On Tuesday, Conversion Capital, an early-stage venture firm, said it launched a $122 million Fund III backed by leading institutions, family offices, and founders to invest in early-stage fintech and startups.
According to the press release, as a result of the new capital, Conversion Capital will invest in 25-30 pre-seed to Series A fintech companies developing software, cloud infrastructure, and data technologies. Funds are invested in pre-seed, Series A, and Series B companies by founder-led engineering teams.
“Twenty years ago, every company set out to become a technology company with the adoption of Web and mobile. Today, we’re seeing a continuation and acceleration of an even larger platform shift. As more and more companies move critical operating infrastructure to the cloud, operational efficiency is unlocked, which impacts every aspect of the global economy. The industries that drive our national GDP were slower to make this transition, but with Cloud 3.0 came advancements in security and functionality, and this represents an enormous investment opportunity. Those businesses that can scale, will win,” Christian Lawless, Sole Founder and General Partner of the firm, commented.
He added: “We are focusing our capital on US and UK-based companies that stand to benefit from macro tailwinds and global decoupling. Our experience drives our conviction that the US will remain the epicenter of innovation. Previous market corrections have proven we have the most resilient economy in the world.”
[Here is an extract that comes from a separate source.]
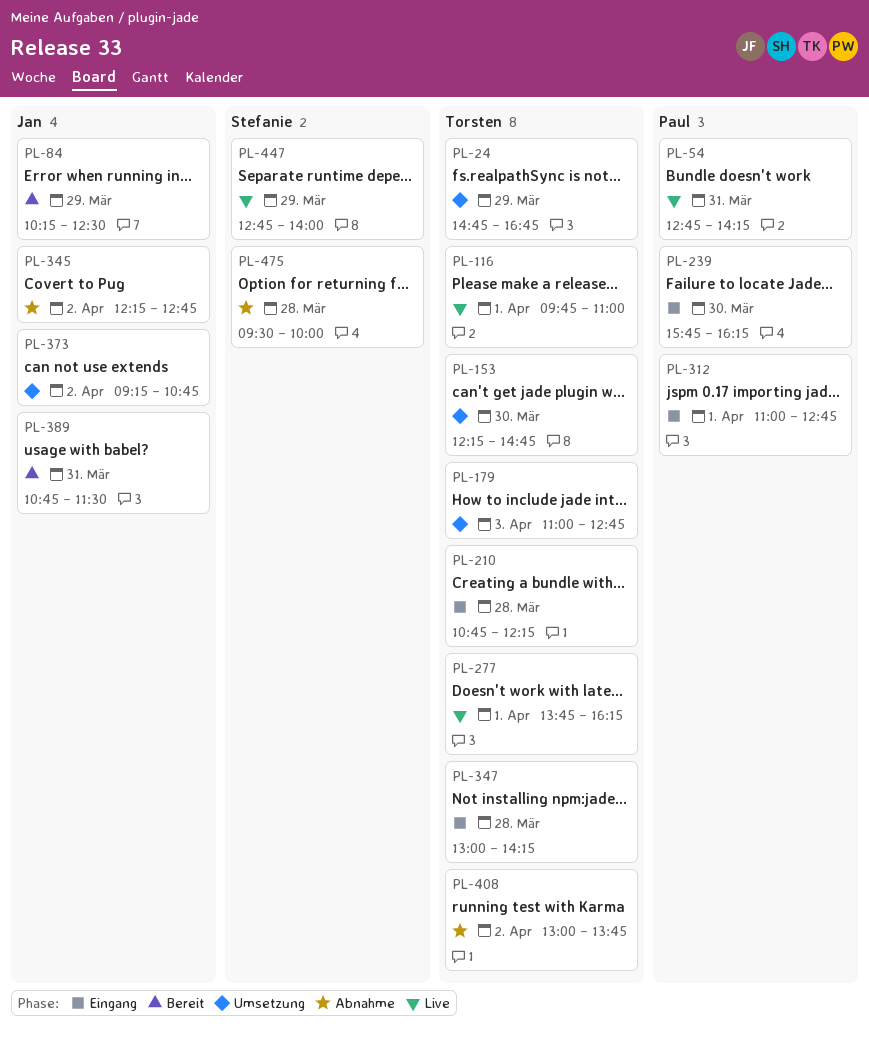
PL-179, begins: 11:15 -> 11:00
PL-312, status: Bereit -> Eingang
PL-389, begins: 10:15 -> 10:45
Conversion Capital is an early-stage venture capital firm founded in 2015 that partners with top entrepreneurs who are using software, cloud infrastructure, and data technologies to solve the world’s toughest problems.
Raisin Hitting €25 Billion AUM in Saving Products
In other fintech-related news, as a leading German provider of open banking for savings and investment products, Raisin now manages more than €25bn in savings assets.
The achievement, Raisin said, has set the course for further growth as the European Central Bank (ECB) increases interest rates in the eurozone to combat high inflation.